◆ Tarefas:
1. Passe para uma tabela em Markdown, com as colunas Número e Linha, as linhas dos registros que vão da linha com "order: Asterales" até a linha com "common name: Bogbean", incluindo as duas e deixando de fora as linhas em branco.
2. Escreva a continuação do texto sobre manejo de pastagens e produção de arrobas na pecuária, a partir do ponto em que ele termina.

◆ Trecho selecionado:
::::::

A temida seca – Sua fazenda já desceu o trem de pouso?
Com a redução de margem que a pecuária sofreu nos últimos anos o custo fixo se tornou o grande vilão da lucratividade em todos os sistemas de produção e em todas as regiões do país, conforme o Benchmarking da Inttegra demonstra ano após ano.
Neste cenário a elevação na produção de arrobas por hectare é fundamental para diluir os custos fixos e possibilitar melhor margem para lucro. A média brasileira fica em torno de 3 @/ha/ano, isto é, um faturamento de 400 a 500 reais/ha/ano para pagar todo o custeio, investimentos (quando essas fazendas investem!) e obter lucro.
A elevação na produtividade para valores acima de 7 @/ha/ano já muda o patamar da propriedade e, geralmente, o ciclo de degradação se encerra para dar início à um ciclo de edificação, ou seja, a fazenda está melhor a cada safra.
A produção de arrobas em uma fazenda se faz pelo produto de dois fatores: de um lado temos a taxa de lotação, a qual irá determinar a quantidade de animais presentes na propriedade, e de outro temos o desempenho individual desses animais, isto é, o quanto cada animal está produzindo. Quanto mais animais se tem na fazenda e mais cada animal produz de carne (via ganho de peso diretamente ou via kg de bezerros desmamados), mais arrobas por hectare se produz, conforme demonstrado na figura 1.
Figura 1. Desempenho individual e taxa de lotação afetando diretamente a produção de arrobas por hectare da fazenda.
Existem diversas formas para elevação da taxa de lotação e do desempenho animal. Algumas já estão bem consolidadas, como a IATF, e outras ainda são utilizadas de forma nem sempre adequada, geralmente tecnologias nutricionais, resultando em aumento na produtividade, porém com elevação significativa de custo o que pode não melhorar a margem de lucro.
As opções nutricionais são excelentes e permitem um cardápio vasto de protocolos que dão boa flexibilidade e viabilizam diversos projetos, inclusive de pasto, Brasil a fora. No entanto, quando a nutrição é utilizada para tampar uma ineficiência produtiva a pasto o processo começa a ficar perigoso.
Por outro lado, o investimento em melhoria do manejo do pastejo não é uma tecnologia “insumizadora” por focar em colher melhor o que JÁ está produzido na fazenda, portanto, não apresenta elevação significativa no custeio, e apresenta grande potencial de aumento de taxa de lotação e no desempenho individual dos animais.
Este potencial é grande devido à baixa eficiência que o manejo de pastagens subjetivo (“PASTO TÁ BOM, PASTO TÁ RUIM”) empregado atualmente, o que resulta na maioria dos casos no 8 ou 80, ou seja, em pasto batido e pasto passado.
Pasto batido e pasto passado suportam baixa taxa de lotação por apresentarem pequeno acúmulo de forragem durante o ano, além de propiciar baixa desempenho animal uma vez que os animais andam muito pastejando 1:30 hora a mais por dia, e ingerem menos capim (4 a 5 kg de capim/dia a menos).

::::::

◆ Dados para usar:
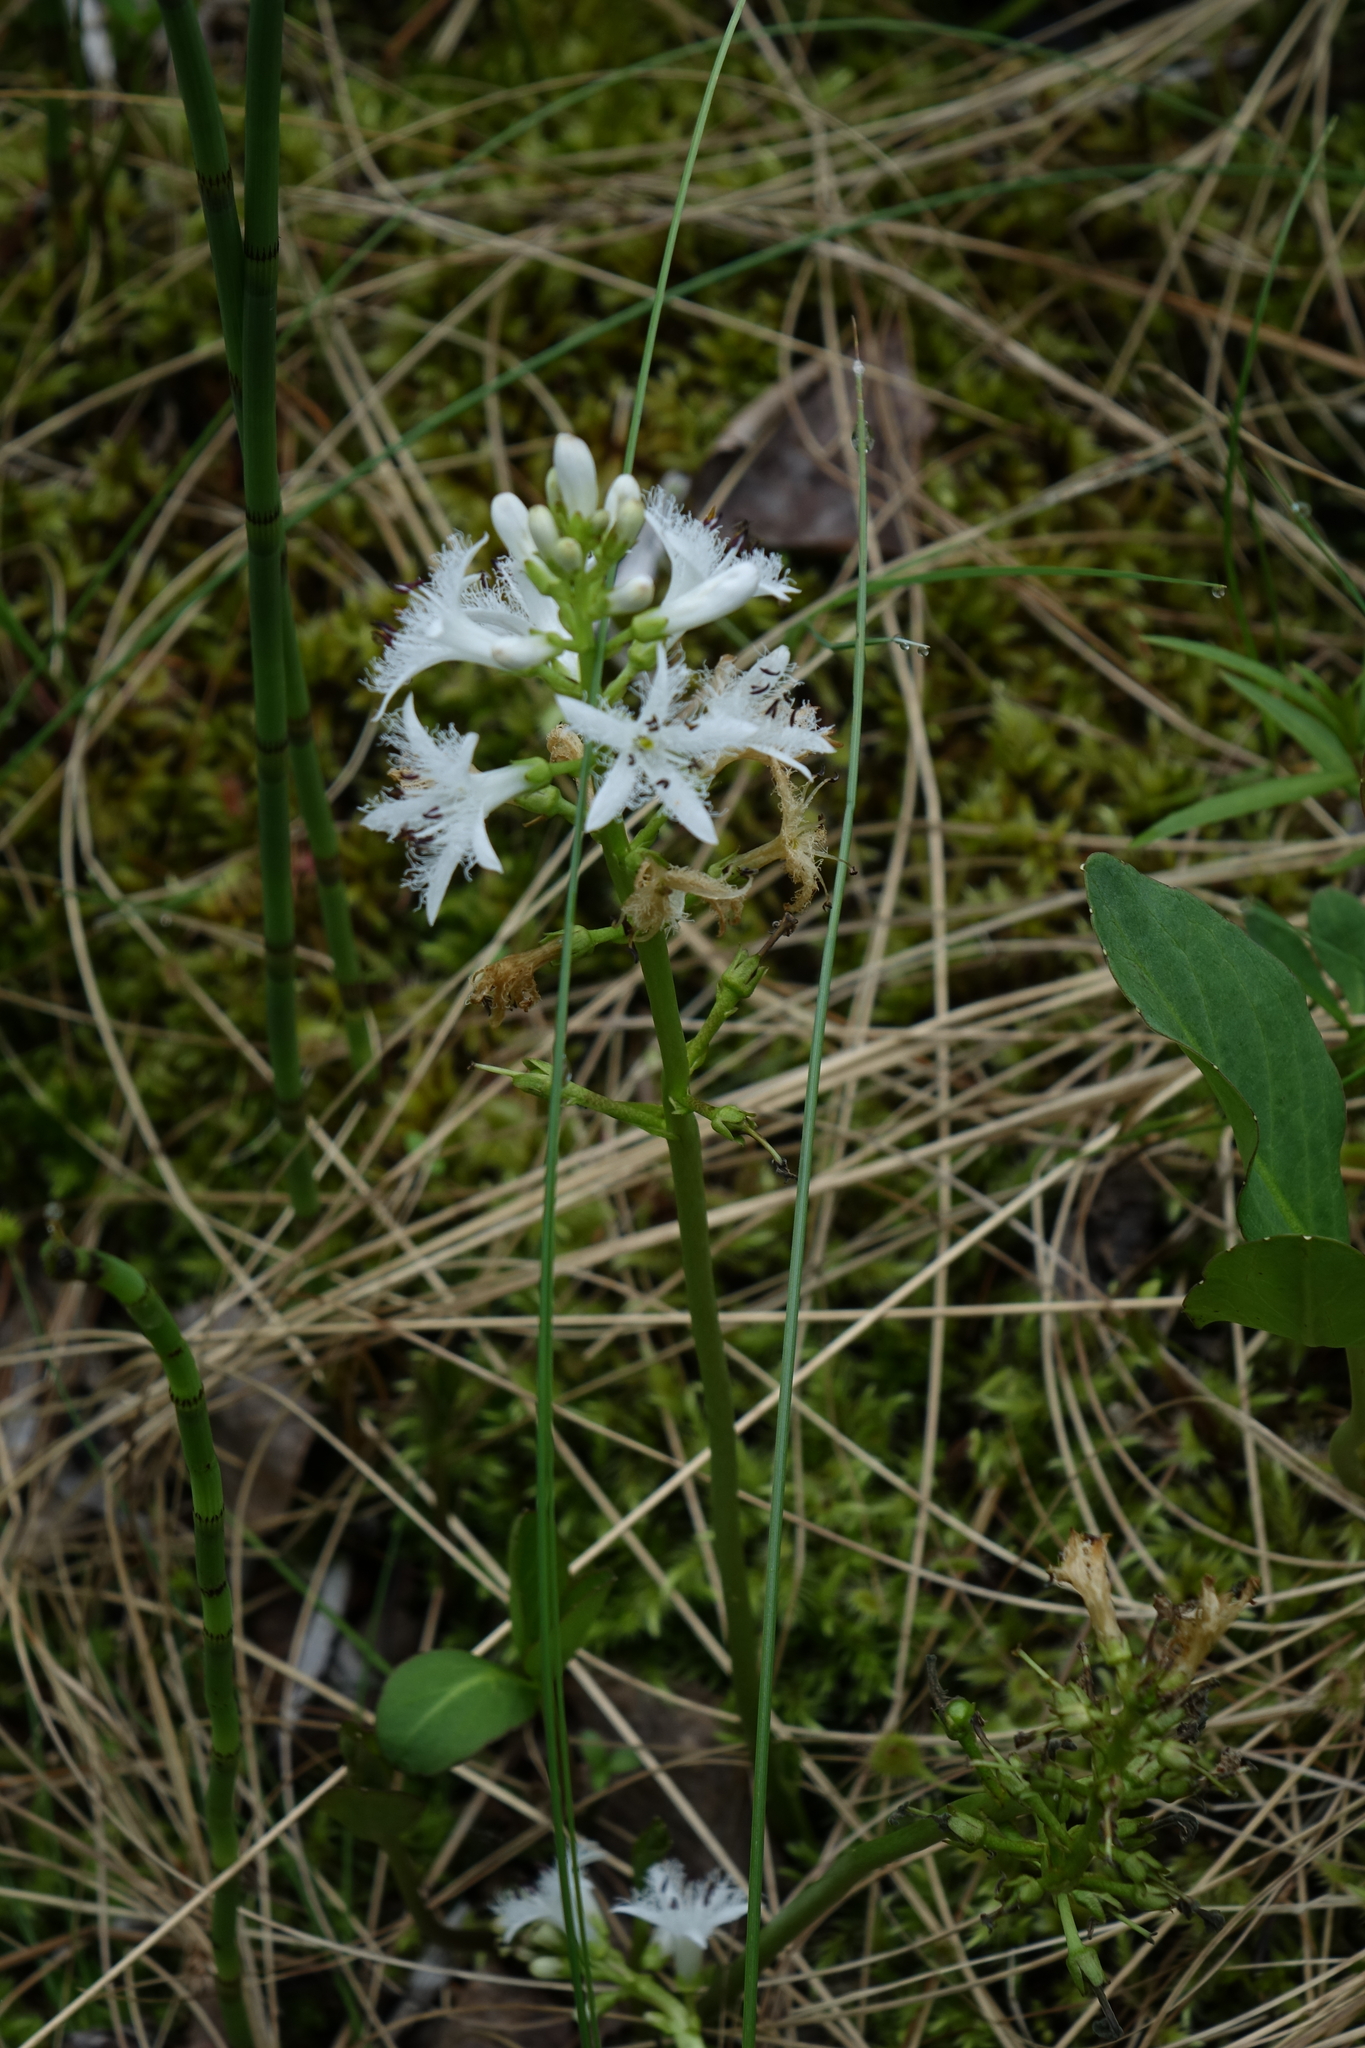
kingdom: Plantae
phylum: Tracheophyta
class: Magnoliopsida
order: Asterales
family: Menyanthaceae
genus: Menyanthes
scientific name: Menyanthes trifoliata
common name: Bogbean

::::::

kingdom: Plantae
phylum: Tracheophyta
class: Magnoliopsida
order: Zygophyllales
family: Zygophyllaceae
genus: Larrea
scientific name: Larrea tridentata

::::::

◆ Em resposta:
1.
| Número | Linha |
|---|---|
| 1 | order: Asterales |
| 2 | family: Menyanthaceae |
| 3 | genus: Menyanthes |
| 4 | scientific name: Menyanthes trifoliata |
| 5 | common name: Bogbean |

2.
O que acontece com quem anda muito e come menos? No caso dos bovinos de corte, ganham menos peso e apresentam menor escore corporal para inseminação. Baixo desempenho individual somado à baixa taxa de lotação resulta em pequena produção de arroba por hectare.
Para que se tenha a POSSIBILIDADE de realizar um bom manejo de pastagens durante a safra é necessário um certo equilíbrio entre oferta e demanda de capim durante o ano safra todo.
Portanto, um planejamento forrageiro bem feito é fundamental para anteciparmos o potencial das águas e a demanda da seca e, assim, traçarmos estratégias CALCULADAS técnica e financeiramente que busquem eficiência no manejo do pastejo.
No entanto, como o que mais se tem pelo país são manejos subjetivos, pouco de conhecimento sobre os processos de produção a pasto e falta completa de números para gerenciar pastagens, ocorre um MEDO excessivo da SECA levando a fazenda ser passada o que, como vimos acima, é muito ruim. 7 em cada 10 diagnósticos de pastagens que fazemos na Gerente de Pasto as fazendas se encontram com 50 a 60% do rebanho que poderiam ter.
O primeiro passo para entender suas pastagens é transformar seu pasto em números. Não necessariamente kg de matéria seca de capim/ha, mas números mais inteligentes que permitem maior dinamismo no manejo do dia a dia, por não demandarem cortes de capim, ao mesmo tempo que são que propiciem boa eficiência no manejo do pastejo.
Nós da Gerente de Pasto propomos uma metodologia de monitoramento sistemático (a cada 30 dias) e global (em 100% das áreas de pastagens) das pastagens que utiliza como métrica base a taxa de lotação ocorrida (UA/ha) em cada área de pastagem da fazenda. Assim, pela relação causa (UA/ha ocorrida) e efeito (condição no dia do monitoramento) no pasto, “desmamamos” dos cortes e mensurações para determinar oferta de forragem em 2013.
O segundo ponto é aceitar e entender a intensidade da seca e como ela afeta a redução da capacidade de suporte das pastagens. Com relação a intensidade da seca temos que ter em mente que a necessidade de redução na taxa de lotação no pico de seca deve ser de 50 a 60% quando comparamos com o pico de águas.
Então, se a fazenda apresenta capacidade de suporte de 2 UA/ha nas águas, ela terá capacidade de suporte nas pastagens de 0,8 a 1,0 UA/ha no pico da seca. Analisando os números nota-se que a manobra de seca não é brincadeira.
Aquelas 7 em cada 10 fazendas que iniciamos um trabalho são passadas porque as águas passam com a lotação que cabe na seca, justamente apresentando 50 a 60% da capacidade total de rebanho na fazenda, e uma pequena manobra (venda de desmama e/ou vaca descarte) já traz a lotação para níveis de seca.
Nessas fazendas passadas a eficiência de pastejo é baixa uma vez que os pastos entalados são pouco consumidos nas águas e menos ainda na seca, resultando no cenário da foto abaixo (figura 2): final da seca e o capim está no chão ou em pé, enquanto deveria ter entrada na “barriga do boi” para virar carne.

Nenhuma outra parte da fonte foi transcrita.